++++ Document section ++++

In his letters explaining why he will not recuse himself from the Supreme Court cases involving Trump and the Jan. 6 rioters, Alito cited the Supreme Court’s code of conduct.

The code was enacted in late 2023 in response to rising concern about the justices’ actions. Its intro explains its goal of clearing up confusion surrounding the court’s work, and asserts that the justices held themselves to high standards even in the absence of such a document.

“The absence of a Code, however, has led in recent years to the misunderstanding that the Justices of this Court, unlike all other jurists in this country, regard themselves as unrestricted by any ethics rules. To dispel this misunderstanding, we are issuing this Code, which largely represents a codification of principles that we have long regarded as governing our conduct,” the intro says.

The code outlines how the justices should behave, including outside the Supreme Court building at public or private events. It urges them to be aware of how their actions will affect the court’s reputation and to avoid associating with groups that go against the court’s values.

++++ Data lines ++++

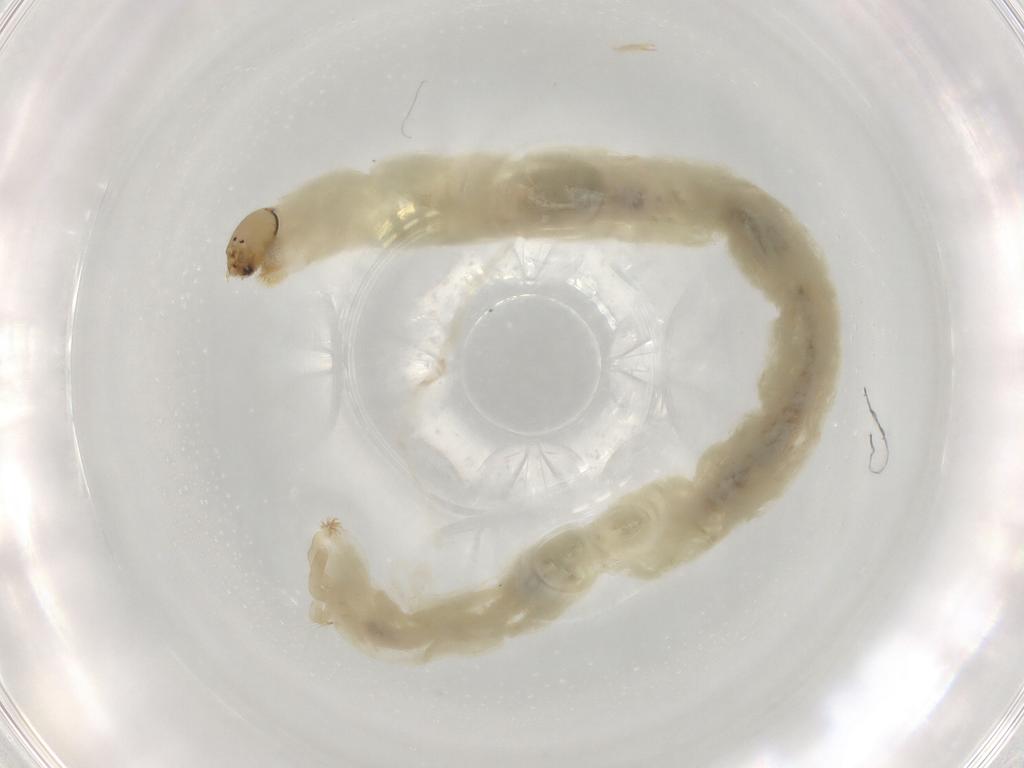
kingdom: Animalia
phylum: Arthropoda
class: Insecta
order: Diptera
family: Chironomidae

++++

Reproduce the passage on the Supreme Court's code of conduct word for word, from start to finish.

In his letters explaining why he will not recuse himself from the Supreme Court cases involving Trump and the Jan. 6 rioters, Alito cited the Supreme Court’s code of conduct.

The code was enacted in late 2023 in response to rising concern about the justices’ actions. Its intro explains its goal of clearing up confusion surrounding the court’s work, and asserts that the justices held themselves to high standards even in the absence of such a document.

“The absence of a Code, however, has led in recent years to the misunderstanding that the Justices of this Court, unlike all other jurists in this country, regard themselves as unrestricted by any ethics rules. To dispel this misunderstanding, we are issuing this Code, which largely represents a codification of principles that we have long regarded as governing our conduct,” the intro says.

The code outlines how the justices should behave, including outside the Supreme Court building at public or private events. It urges them to be aware of how their actions will affect the court’s reputation and to avoid associating with groups that go against the court’s values.